-- start of PROVIDED TEXT --

United States of America, Plaintiff-appellee, v. Donald Francis Dubray, Defendant-appellant, 959 F.2d 242 (9th Cir. 1992)Annotate this Case
Before WALLACE, Chief Judge, and HUG and RYMER, Circuit Judges.
Donald DuBray appeals the district court's denial of his motions for mistrial and directed verdict during a jury trial in which he was found guilty of aggravated sexual abuse, in violation of 18 U.S.C. §§ 1153 and 2241(a). DuBray also appeals the sentence imposed, claiming that the district court used unreliable evidence and misapplied the Guidelines by enhancing his base offense level because the victim was under sixteen years of age, U.S.S.G. § 2A3.1(b) (2) (B); he obstructed justice, U.S.S.G. § 3C1.1; and physical restraint was used in the course of the offense, U.S.S.G. § 3A1.3. We affirm the judgment, but remand for further findings.
* A. Judicial bias.
DuBray first argues that the trial judge was predisposed against him and let his biases influence the sentencing decision.1 This has no merit, because DuBray's sentence was authorized by the guideline range applicable to a case of sexual abuse with the specific offense characteristics found here. See United States v. Yarbrough, 852 F.2d 1522, 1545 (9th Cir.), cert. denied, 488 U.S. 866, 109 S. Ct. 171, 102 L. Ed. 2d 140 (1988) (citing United States v. Tucker, 404 U.S. 443, 447, 92 S. Ct. 589, 30 L. Ed. 2d 592 (1972)); cf. United States v. Morales, 898 F.2d 99, 101-02 (9th Cir. 1990). The fact that the sentencing judge applied all of the enhancements suggested by the government does not violate due process, since the enhancements were permitted by the Guidelines and the decision to apply the enhancements was made neither arbitrarily nor capriciously. Cf. Yarbrough, 852 F.2d at 1545.

-- end of PROVIDED TEXT --
-- start of RECORD LIST --

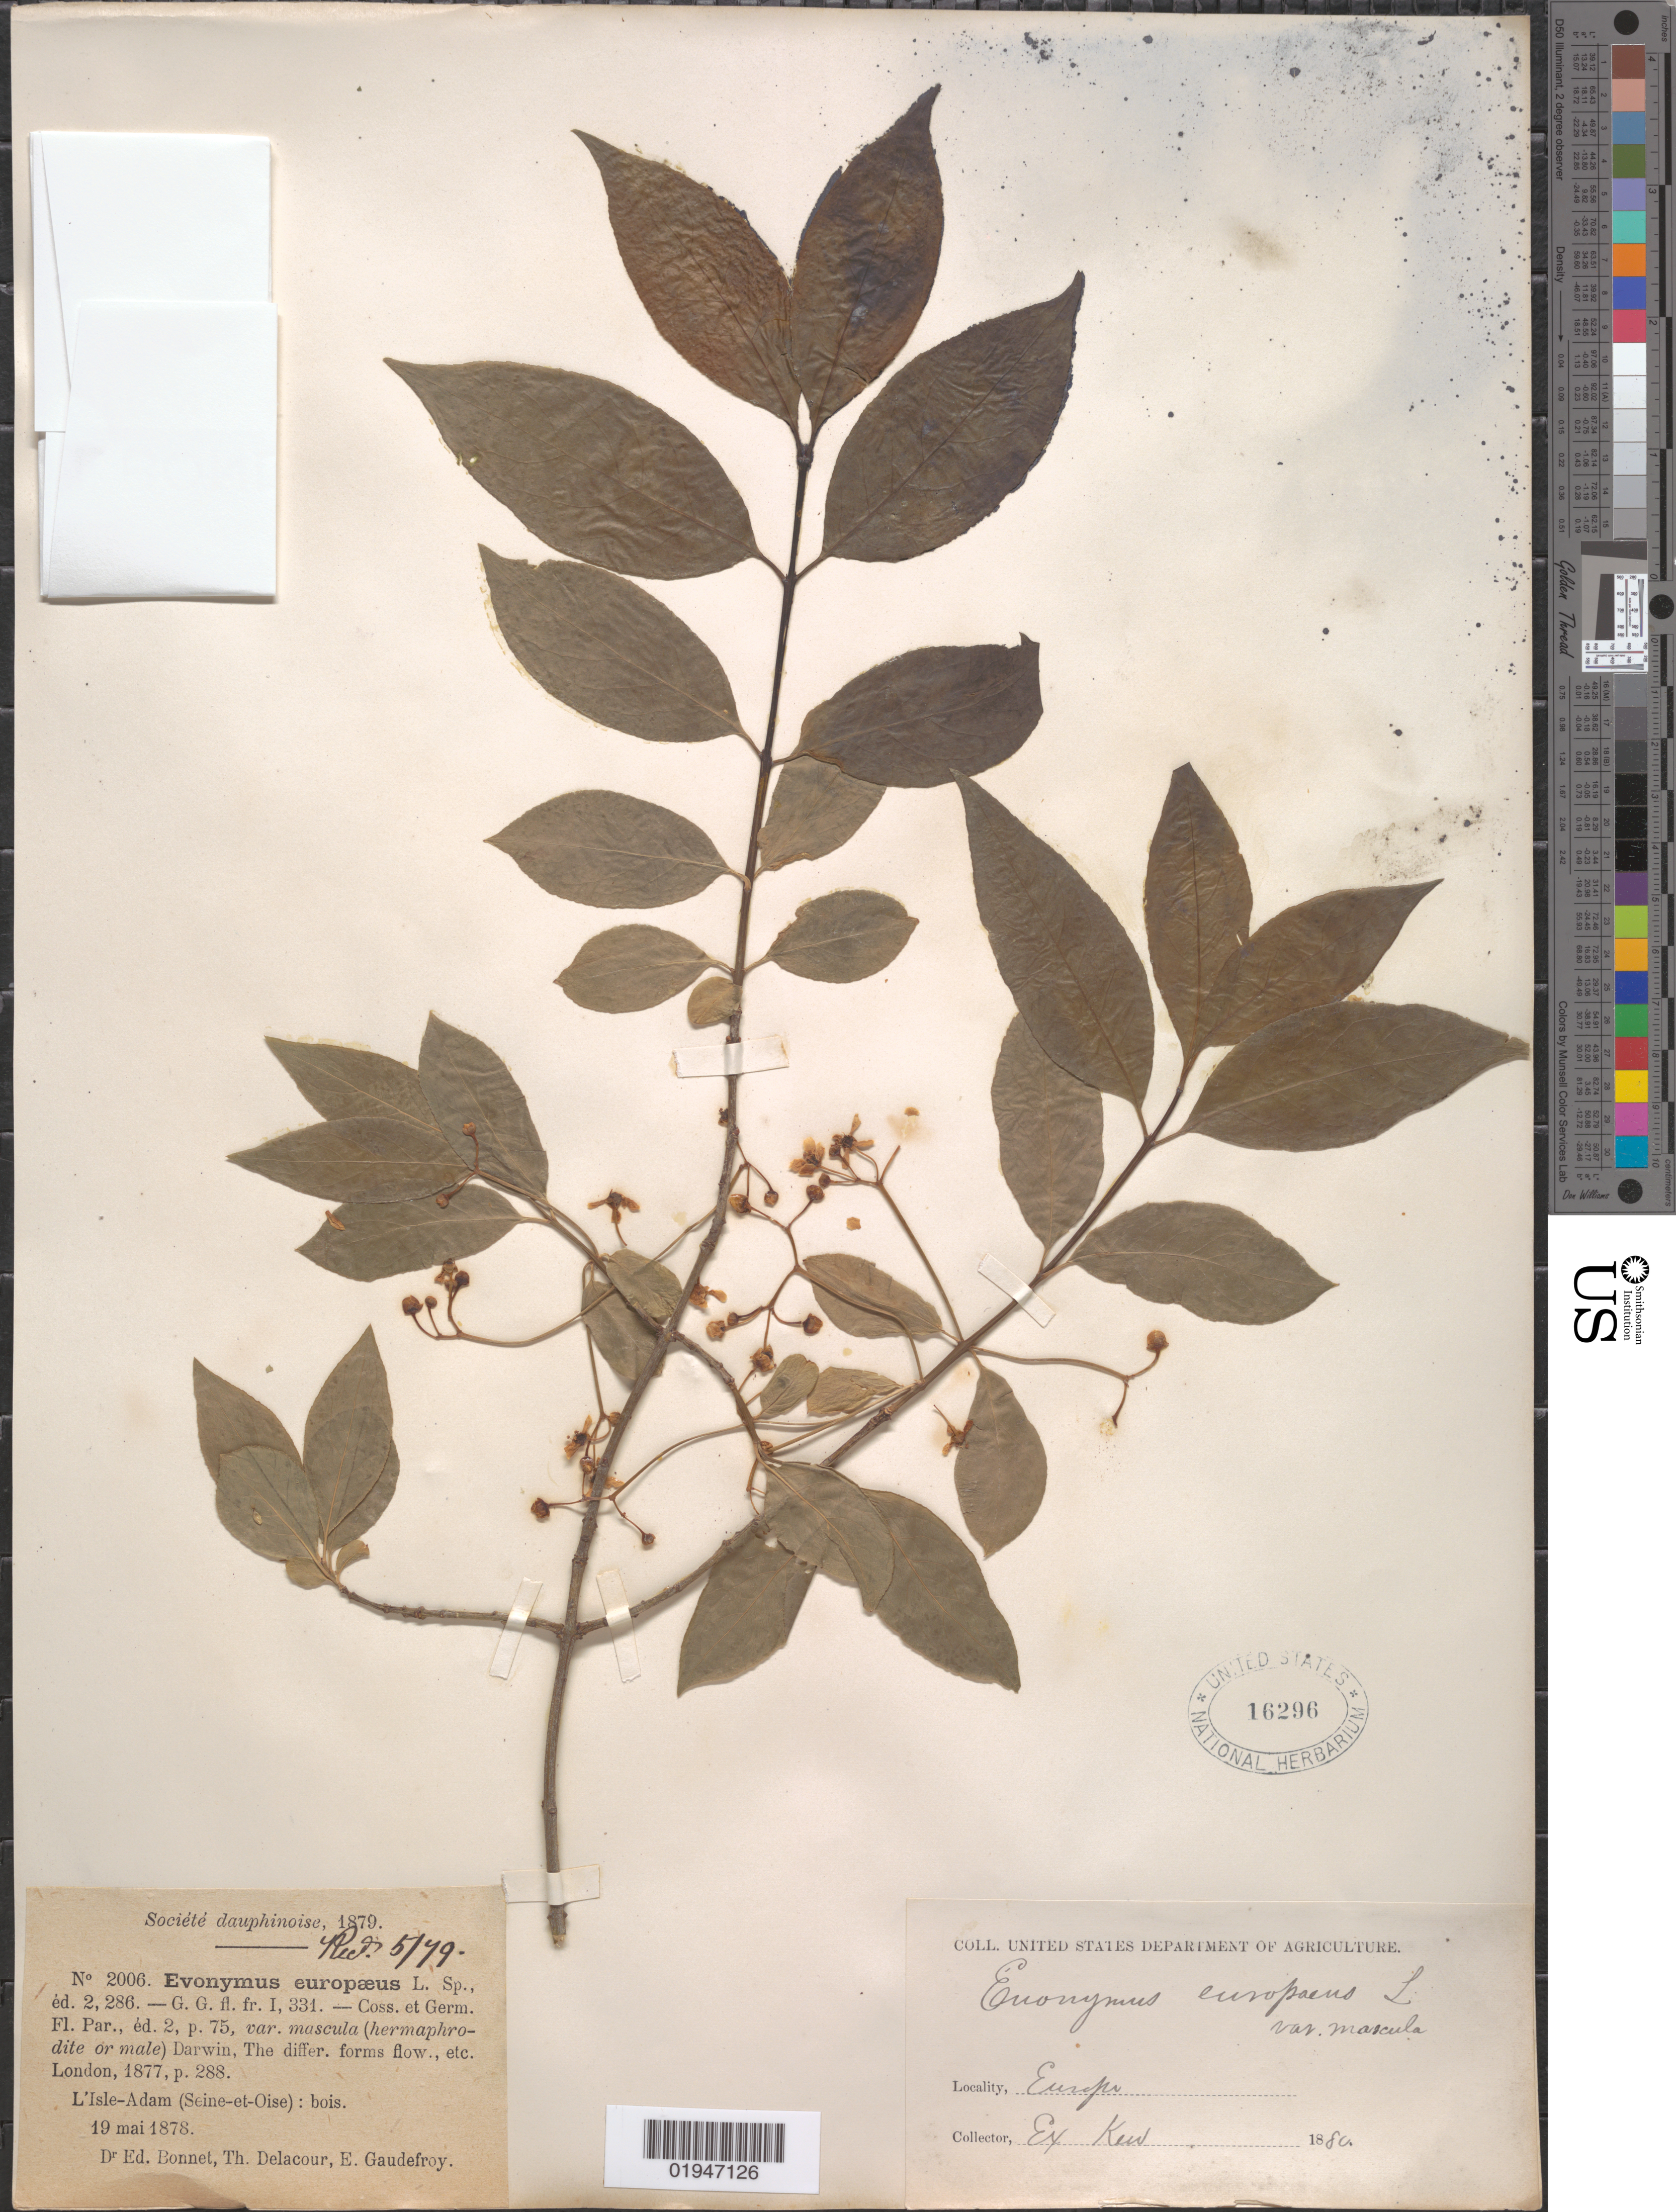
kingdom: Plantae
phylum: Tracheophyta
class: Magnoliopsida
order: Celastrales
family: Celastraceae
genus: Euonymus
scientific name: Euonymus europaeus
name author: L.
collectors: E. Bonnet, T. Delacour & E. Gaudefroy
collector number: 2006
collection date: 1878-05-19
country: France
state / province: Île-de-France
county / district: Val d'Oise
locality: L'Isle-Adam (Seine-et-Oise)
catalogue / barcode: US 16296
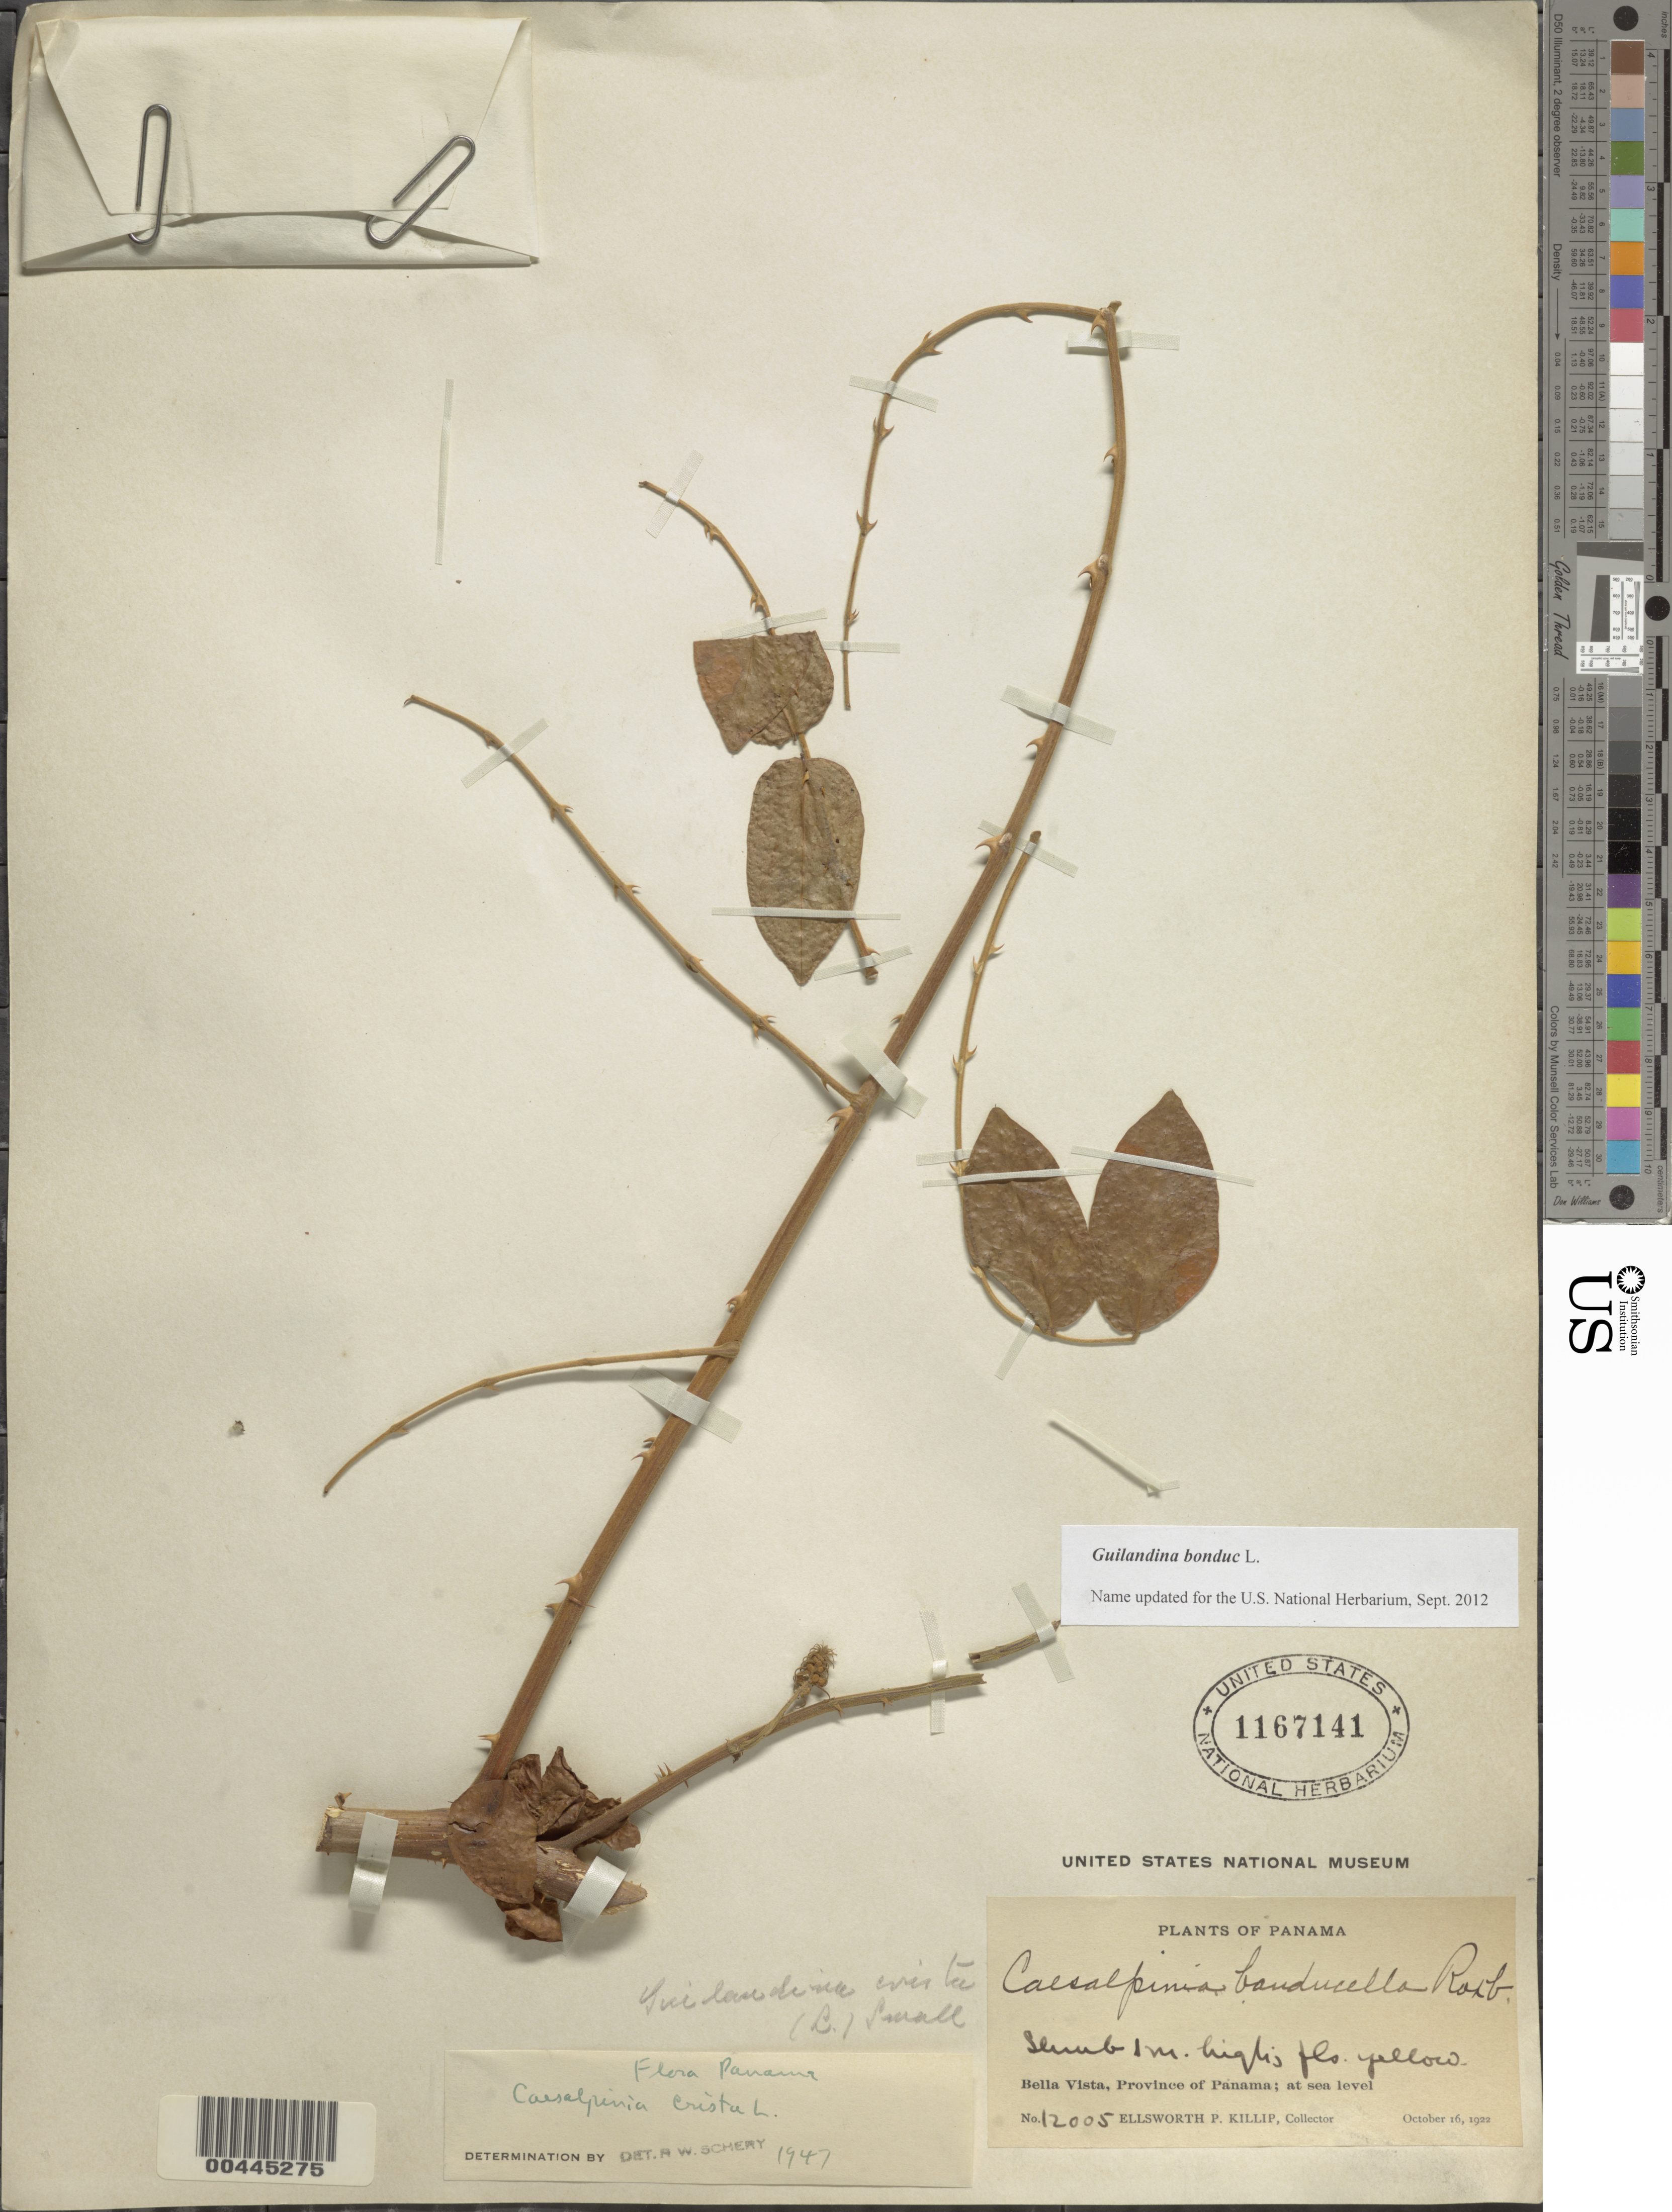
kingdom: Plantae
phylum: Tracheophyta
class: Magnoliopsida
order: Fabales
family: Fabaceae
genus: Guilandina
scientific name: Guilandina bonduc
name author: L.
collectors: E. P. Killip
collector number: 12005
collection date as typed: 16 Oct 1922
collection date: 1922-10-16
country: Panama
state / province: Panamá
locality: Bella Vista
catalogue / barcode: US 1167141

-- end of RECORD LIST --

SET EXERCISE A → Rewrite the paragraph of the court opinion that begins "Donald DuBray appeals the district court's denial" as a bulleted list, keeping its main facts.
SET EXERCISE B → Retype the court opinion from "United States of" to "RYMER, Circuit Judges.", without changing anything.
SET EXERCISE C →
Answer these questions using the court opinion:
(i) Which two circuit judges sat with Chief Judge Wallace?
(ii) Of what offense was DuBray found guilty at his jury trial?
(iii) What does DuBray first argue about the trial judge?
The listing comes from a separate source, unrelated to the court opinion.

TASK RESPONSE A →
- DuBray appeals the district court's denial of his motions for mistrial and directed verdict during a jury trial.
- The jury found him guilty of aggravated sexual abuse, in violation of 18 U.S.C. §§ 1153 and 2241(a).
- He also appeals his sentence, claiming the district court used unreliable evidence and misapplied the Guidelines.
- The court enhanced his base offense level on three grounds:
  - The victim was under sixteen years of age (U.S.S.G. § 2A3.1(b)(2)(B)).
  - He obstructed justice (U.S.S.G. § 3C1.1).
  - Physical restraint was used in the course of the offense (U.S.S.G. § 3A1.3).
- The court affirms the judgment but remands for further findings.

TASK RESPONSE B →
United States of America, Plaintiff-appellee, v. Donald Francis Dubray, Defendant-appellant, 959 F.2d 242 (9th Cir. 1992)Annotate this Case
Before WALLACE, Chief Judge, and HUG and RYMER, Circuit Judges.

TASK RESPONSE C →
(i) Hug and Rymer.
(ii) Aggravated sexual abuse, in violation of 18 U.S.C. §§ 1153 and 2241(a).
(iii) He argues that the trial judge was predisposed against him and let those biases influence the sentencing decision.